Implement automation for regular model retraining to keep it up to date.

In [None]:
### Deploy the chosen machine learning model using Docker and FastAPI
### Create FastAPI App
from fastapi import FastAPI
from pydantic import BaseModel
import joblib

# Load the trained model (replace 'model.pkl' with your actual model file)
model = joblib.load('model.pkl')

app = FastAPI()

class Item(BaseModel):
    feature1: float
    feature2: float

@app.post("/predict/")
async def predict(item: Item):
    # Prepare the input features for prediction
    input_features = [item.feature1, item.feature2]

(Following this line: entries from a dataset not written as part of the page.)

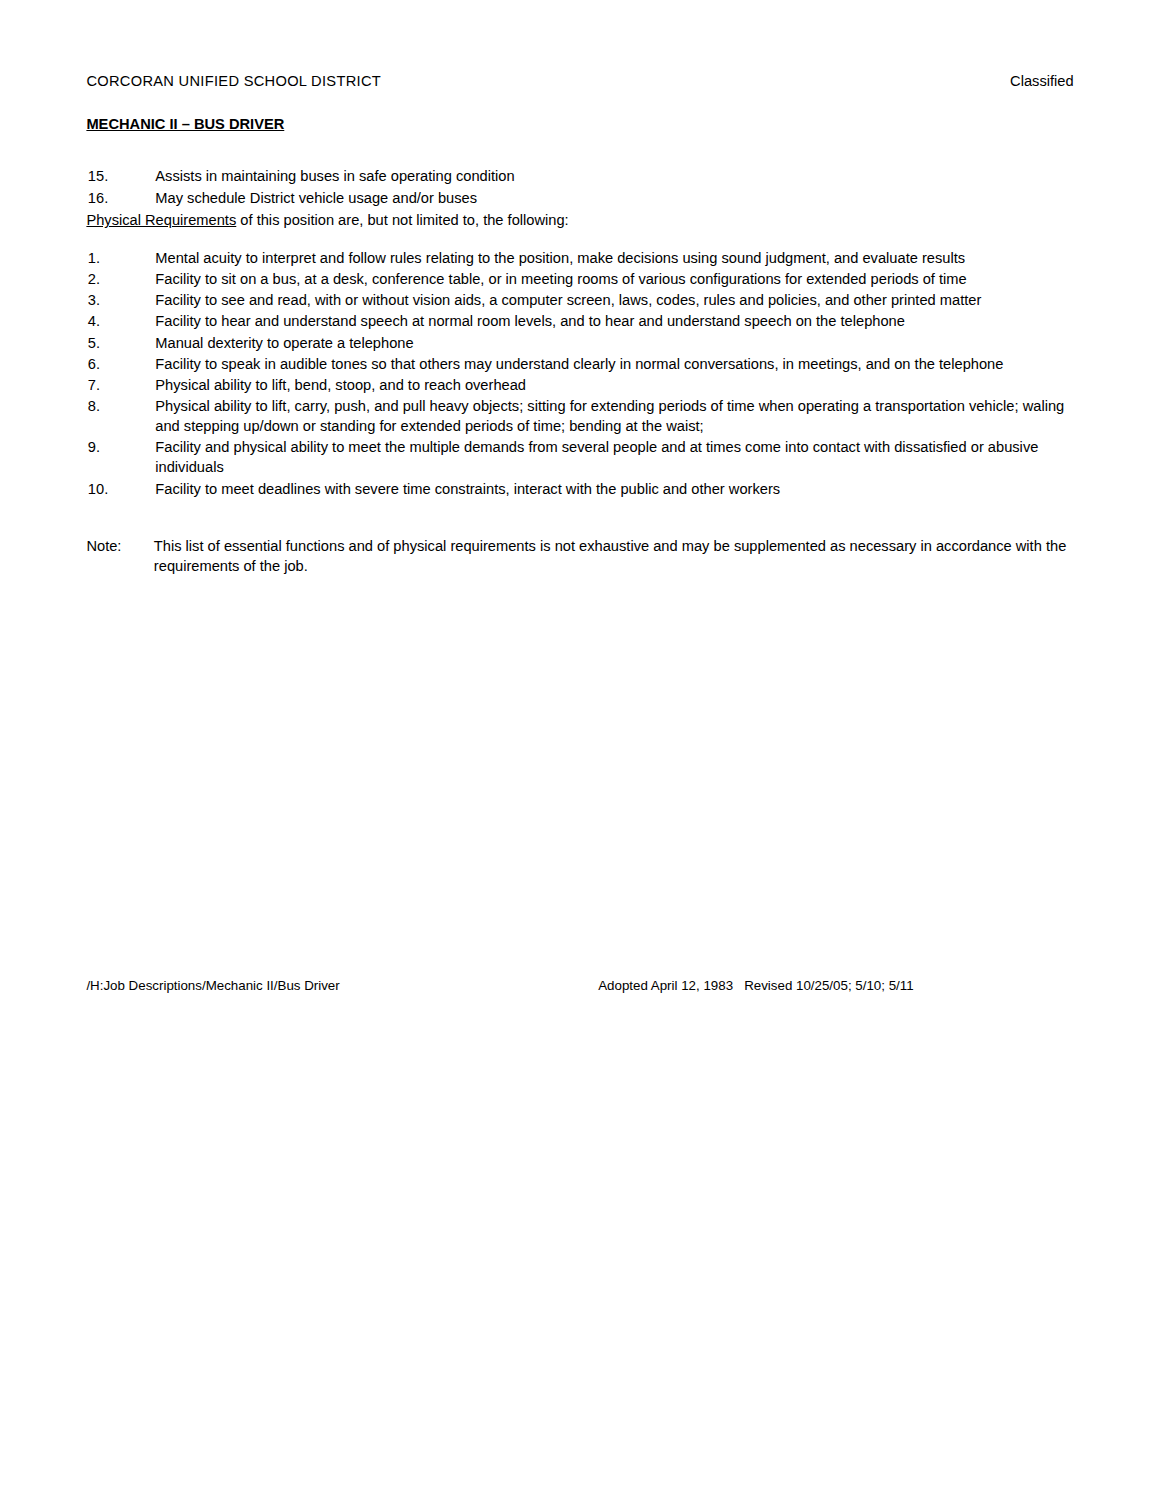CORCORAN UNIFIED SCHOOL DISTRICT
Classified
MECHANIC II – BUS DRIVER
15. Assists in maintaining buses in safe operating condition
16. May schedule District vehicle usage and/or buses
Physical Requirements of this position are, but not limited to, the following:
1. Mental acuity to interpret and follow rules relating to the position, make decisions using sound judgment, and evaluate results
2. Facility to sit on a bus, at a desk, conference table, or in meeting rooms of various configurations for extended periods of time
3. Facility to see and read, with or without vision aids, a computer screen, laws, codes, rules and policies, and other printed matter
4. Facility to hear and understand speech at normal room levels, and to hear and understand speech on the telephone
5. Manual dexterity to operate a telephone
6. Facility to speak in audible tones so that others may understand clearly in normal conversations, in meetings, and on the telephone
7. Physical ability to lift, bend, stoop, and to reach overhead
8. Physical ability to lift, carry, push, and pull heavy objects; sitting for extending periods of time when operating a transportation vehicle; waling and stepping up/down or standing for extended periods of time; bending at the waist;
9. Facility and physical ability to meet the multiple demands from several people and at times come into contact with dissatisfied or abusive individuals
10. Facility to meet deadlines with severe time constraints, interact with the public and other workers
Note:
This list of essential functions and of physical requirements is not exhaustive and may be supplemented as necessary in accordance with the requirements of the job.
/H:Job Descriptions/Mechanic II/Bus Driver
Adopted April 12, 1983 Revised 10/25/05; 5/10; 5/11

    # Make predictions using the loaded model
    prediction = model.predict([input_features])

    return {"prediction": prediction[0]}


In [None]:
### Create a Dockerfile in the same directory as FastAPI app
# Use the official Python image
FROM python:3.9

# Set the working directory in the container
WORKDIR /app

# Copy the requirements file into the container and install dependencies
COPY requirements.txt requirements.txt
RUN pip install -r requirements.txt

# Copy your FastAPI app script and model file into the container
COPY app.py app.py
COPY model.pkl model.pkl

# Expose port 8000 (or the port your FastAPI app is running on)
EXPOSE 8000

# Start the FastAPI app when the container is run
CMD ["uvicorn", "app:app", "--host", "0.0.0.0", "--port", "8000"]


In [None]:
###Create a Requirements File
### Create a requirements.txt file listing the Python dependencies required for the FastAPI app.
fastapi==0.68.1
uvicorn==0.15.0
joblib==1.0.1


In [None]:
###Build the Docker Image
### Open a terminal and navigate to the directory containing your Dockerfile, app.py, model.pkl, and requirements.txt files.
docker build -t my-fastapi-model .


In [None]:
### Run the Docker Container
docker run -d -p 8000:8000 my-fastapi-model


In [None]:
### Access the FastAPI App at http://localhost:8000/predict/


## Step 10
Continuously monitor the model's performance in real-world scenarios.
Collect feedback on false positives and false negatives from customer service teams or other relevant sources to improve the model over time.

## Step 11
Utilize the model's predictions to proactively identify high-risk customers.
Develop targeted retention strategies, such as personalized offers, discounts, or improved customer service, to reduce churn.

## Step 12
**A/B Testing:**

Implement A/B tests to evaluate the effectiveness of retention strategies and refine them based on real-world results.

## Step 13
**Documentation and Reporting:**

Maintain clear documentation of the entire model development process, including data preprocessing, feature engineering, and model training.
Provide regular reports to stakeholders with insights on churn predictions and the impact of retention strategies.

By following these steps and iterating on my model and strategies, I can create a robust machine learning model for predicting customer churn and implement effective retention efforts to minimize customer loss for Sprint.